Whatever the term, the model/theory is the software as it exists in the minds of those who create and use it.

Of course, the mental model will be inaccurate; if it wasn’t, we would never have bugs, so the other form of code liability is when the software is different from the mental model.

I fix this by testing, testing, testing. I fuzz with a crash-happy build, and I fix every bug.

“But how does that improve your mental model?”

Because for me, one of the definitions of a bug is a mismatch between my mental model and the reality of the software.

So when I fix a bug, I’m bring my model and the reality closer together. And I do this until they are in harmony.

Sometimes, this includes changing my mental model when the reality is better.

The Bloat

In addition, unneeded bloat is also code liability.

All code has a cost because assets have to be maintained, so extra code will have a higher maintenance cost than necessary.

I regularly look for code to purge.

The Prevention

I also do one more thing that almost no developer does: I actually design my code before I ever start coding.

In other words, I build a mental model, including the problem that the software solves, before I start.

This keeps my coding laser-focused on its purpose and helps me prevent divergence between reality and model.

Of course, I do have to update the initial model, but an ounce of prevention is worth a pound of cure.

And that is how I smash code liability.

The Other Points

I guess I should respond to Paul’s other points.

Yes, that is true, and that matches with my metaphor.

A feature that does not match the problem has negative value, but it is still an asset, just a bad one, like a junker car.

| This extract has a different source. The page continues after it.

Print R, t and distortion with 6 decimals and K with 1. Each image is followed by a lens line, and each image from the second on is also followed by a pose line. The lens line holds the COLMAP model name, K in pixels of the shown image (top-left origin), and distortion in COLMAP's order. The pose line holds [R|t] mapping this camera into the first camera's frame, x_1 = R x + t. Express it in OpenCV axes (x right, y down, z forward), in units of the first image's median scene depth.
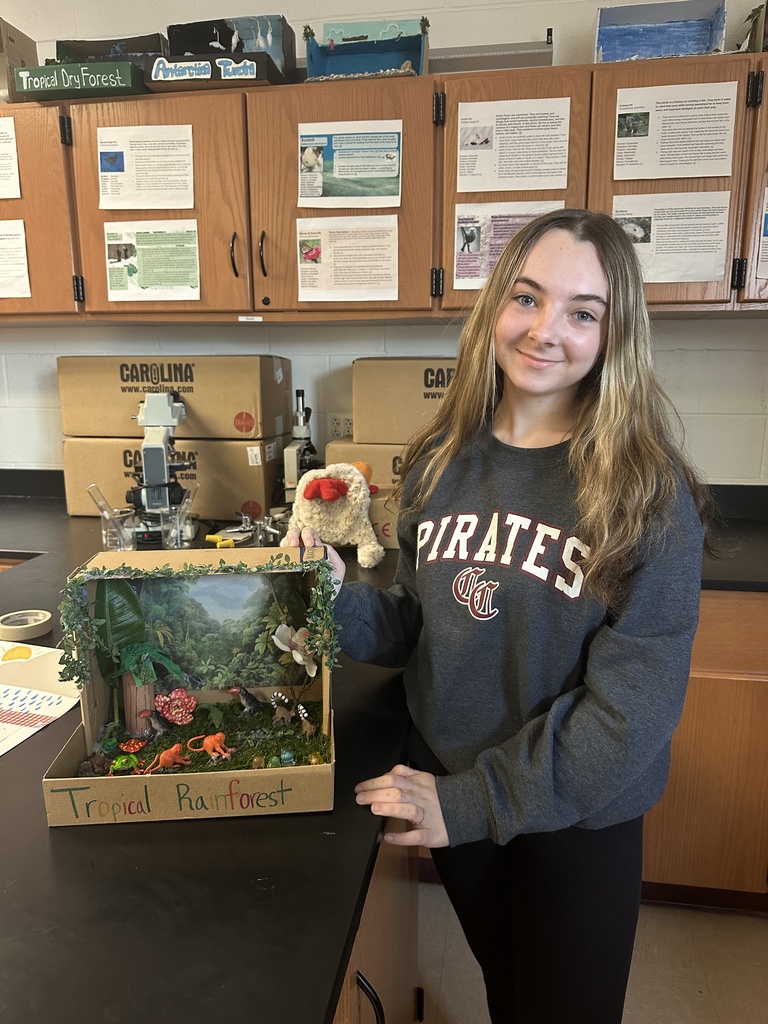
lens RADIAL K [[733.4, 0, 382.7], [0, 733.4, 507.3], [0, 0, 1]] dist [-0.007084, -0.001793]
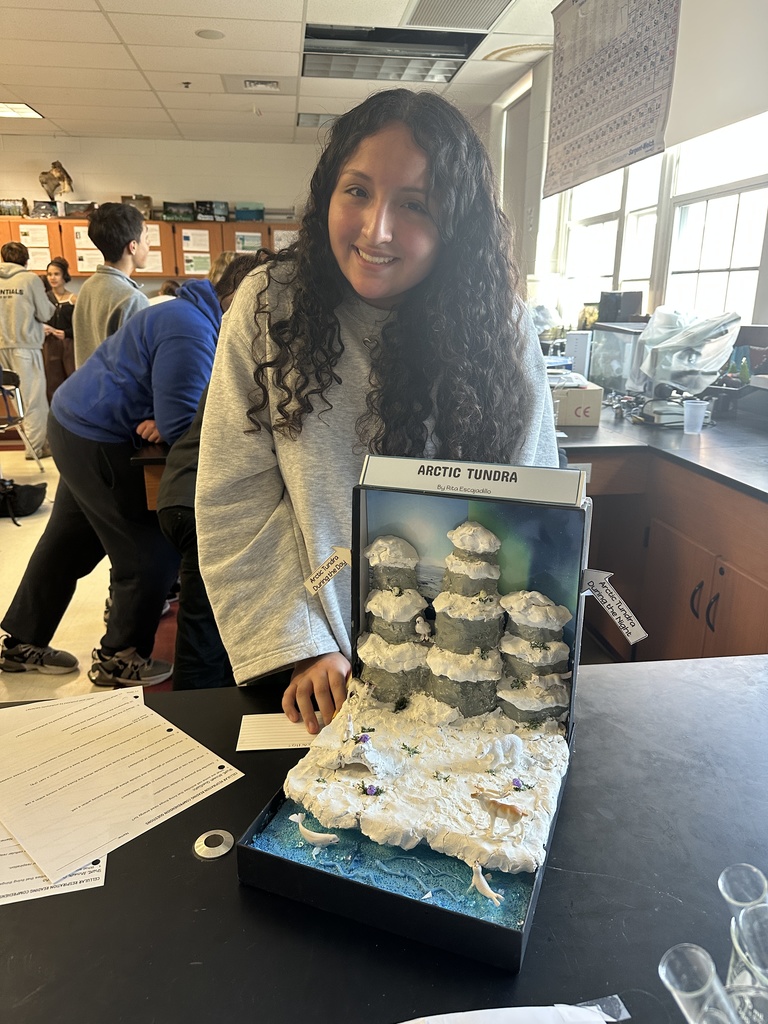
lens RADIAL K [[733.4, 0, 383.1], [0, 733.4, 513.6], [0, 0, 1]] dist [-0.007084, -0.001793]
pose [[0.961952, -0.068145, 0.264582, -0.524172], [0.046602, 0.995129, 0.086870, 0.760481], [-0.269213, -0.071235, 0.960443, -3.394264]]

In the real world, assets can also be a poor match for their purpose, such as the Airbus A380.

Yes, that is true.

Code that does not match the problem has negative value.

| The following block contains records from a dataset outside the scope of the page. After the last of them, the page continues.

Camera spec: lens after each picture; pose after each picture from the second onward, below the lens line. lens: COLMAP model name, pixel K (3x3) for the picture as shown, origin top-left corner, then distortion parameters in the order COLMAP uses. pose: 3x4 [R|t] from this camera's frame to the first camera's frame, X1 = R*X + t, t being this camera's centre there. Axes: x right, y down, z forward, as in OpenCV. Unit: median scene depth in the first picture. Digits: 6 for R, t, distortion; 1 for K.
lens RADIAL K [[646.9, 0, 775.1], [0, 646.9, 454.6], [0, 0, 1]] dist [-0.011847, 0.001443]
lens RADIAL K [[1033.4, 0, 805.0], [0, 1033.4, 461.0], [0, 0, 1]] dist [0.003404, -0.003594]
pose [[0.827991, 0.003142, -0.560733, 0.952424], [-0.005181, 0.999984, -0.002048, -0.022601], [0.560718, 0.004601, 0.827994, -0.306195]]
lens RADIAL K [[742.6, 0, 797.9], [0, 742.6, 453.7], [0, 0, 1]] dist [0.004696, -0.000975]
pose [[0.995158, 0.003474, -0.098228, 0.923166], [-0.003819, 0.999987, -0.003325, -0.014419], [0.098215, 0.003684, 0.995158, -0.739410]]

You heard that right: this is just a restatement of of “Features can have negative value.”

This is also mostly true.

This is why I’m bullish on keeping code liability to a minimum from the start; if I ruthlessly prune features before they can entrench themselves, this terrible fact is not a fact for me.

I suggest you do the same if you can while still meeting your business goals.

Well, yes, but this is also like saying “to avoid missing in basketball, don’t shoot.”

Code is an asset, but you need assets to do stuff.

Just remember that assets need maintenance to remain above water. Write code to solve problems, and make sure that code matches the problem. Maintain it to keep it that way.

Yes, this is great advice; it is the same advice I gave above about assumptions, although you should change bad assumptions if you can.

The Conclusion

Tech debt and code liability are hotly debated, so let me throw out my opinion:

  • Code is an asset.
  • Code can have a liability attached, which can be one or more of:
    • When the code does not match the problem.
    • When the code’s internal model does not match the problem.
    • When the code’s internal model does not match the mental model of users and programmers.
    • When the code’s internal model does not match the code’s internal interfaces.
    • And yes, when there is more code than necessary to match the problem.
  • You can be underwater on code; this is when development stalls.
  • Thus, code must be maintained, just like any other asset.

Am I right? Well, I’ll leave that for you to decide.

Let the debate rage on!


Edit (2023-12-21): Added “The Bloat” section based on Hacker News comments.